Episode V:

After I'd given my statement and glowered at Morelli and Ranger when I left with Lula, we went to go look into Enzo Platz. The shop was open and we talked to the owner but Platz wasn't there. He hadn't shown up for work and his apartment was empty. His mother hadn't seen him or heard from him. It was a big nothing. So Lula and I went to the mall for emergency surgery.

My usual hair guy wasn't there and there was no way I was going to Lula's instead, out of desperation I sat in the chair of a girl with hair every shade from platinum to brown ending in black from the roots of her hair down.

"Jesus, Ma, you gotta see what she did to her hair."

"Oh, man. What did you do?" She took a whiff and I saw her wince in the mirror.

I shrugged.

"Luce, come give this a snorkel." The mother called.

Luce, whose hair could have had a whole spotlight in i Hairspray /i , was even older than Grandma Mazur. She sniffed. Twitched her face and sniffed again.

"Clariol 45 permanent, it's decayed a few days though. That's why no color. Sister, the box says one time use for a reason."

"Yeah but can you fix it?"

"Rainbow Bright here can fix anything," Luce said, "can't you Julie?"

"'Course I can." She turned to Lula. "If you're going to stay get comfy."

After three hours of rising, masking, moisturizing, and lots of head shaking over the state of my ends and eyebrows I was wishing I'd lost all my hair. It would have saved me a lot of pain and I wouldn't have to catch this Enzo guy to keep my checking account from revolting and eating me alive.

"There," she said and spun me in the chair to face the mirror. It wasn't bad. It was much shorter, a pony tail would be hard for the first few weeks and there were lots of layers to hid the half missing clumps and the curls were all tight and fluffed.

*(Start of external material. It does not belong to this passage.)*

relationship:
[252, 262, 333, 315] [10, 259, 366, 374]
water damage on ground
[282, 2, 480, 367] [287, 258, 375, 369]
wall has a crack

My hair rarely looked this good. Usually only when some one else was paid to do it.

"Much better, but I still say my guy would have done better, he would have added some color, pizzazz," Lula said.

"And noting else will fall out?"

"Not unless you mess it up again." She talked me into special shampoo, conditioner, a whole pile of styling products and when I left the shop my credit card whimpered.

On our way out there were these amazing bright green velvet pumps. Lula and I ohhed in chorus. "You gotta have those to go with your new look. And something classy, you know, business like. I bet if you was more business like Morelli and Ranger wouldn't treat you so much like a kid."

She had a point. All I ever wore were t-shirts and jeans. A jean skirt occasionally. Maybe if I wore something more professional they'd take me seriously and stop telling me what to do.

So Lula and I bought a suit. She wanted the lime green and pink pinstripe spandex but I went with an all black pants and jacket suit. Black goes with every thing. And I found an almost matching green tank-top—hey, who was going to notice they were the same exact shade, the shoes were on my feet. No one would even have the close enough together to look unless my beck went out when I touched my toes.

So when we left the mall my credit card was crying loudly and I had to grimace when I put it away. Lula and I picked up McDonald's on our way to my apartment to change.

I fed Rex a French fry. "How do you like my new look? It says responsible-adult-takes-care-of-herself...and-her-hamster." He stood on his hind legs, looked around, twitched his nose, took the fry in his mouth and went back into his soup can. "Rex likes it," I called out to Lula.

"Now we need to go try out our new serious professional look."

To be honest Lula's look wasn't that new and I always wear black, it hides stains and, as I said, it goes with everything.

So we went to my parents house in a section of Trenton where everyone knows you and your mother hears all the gossip about you just after it happens.

"Somebody died," my mother said, crossing herself.

"No."

"You going to a funeral? Must be a humdinger and it must be outa town. I haven't heard anything about a good funeral or wake," said Grandma Mazur.

"No."

"You're announcing your engagement to Joseph at dinner." My mother looked ready to genuflect.

"Definitely not."

Her face fell about two feet. I thought about suggesting plastic surgery and then didn't. It would be a sure way to never get pineapple upside-down cake again. I love pine apple upside-down cake.

"You got a new job. They took you back at the lingerie counter." My mother stubbornly clung to the hope that something she wanted for me would be the reason that I had a new, much more mature look. I hated to disappoint her but even if I lied, which I'm really good at, she would have figured it out and been disappointed anyway.

"No. Mom, nothing's changed. I still work for Uncle Vinnie and I still live alone, and Joe and I aren't getting married."

"What about the Ranger boy, he seemed," and here my mother had to choke out the word, "nice?"

"Mom, Ranger is just a friend."

"A very sexy friend," Grandma Mazur said. "I'd do him."

My mother headed into the kitchen and the bottle of liquor she'd taken to hiding there. If I wasn't careful I was going to drive her into being just like Grandma Mazur. A brief stint of living together in my apartment taught me that Grandma would hide bottles in her closet and drink herself into a stupor if no one took them away from her.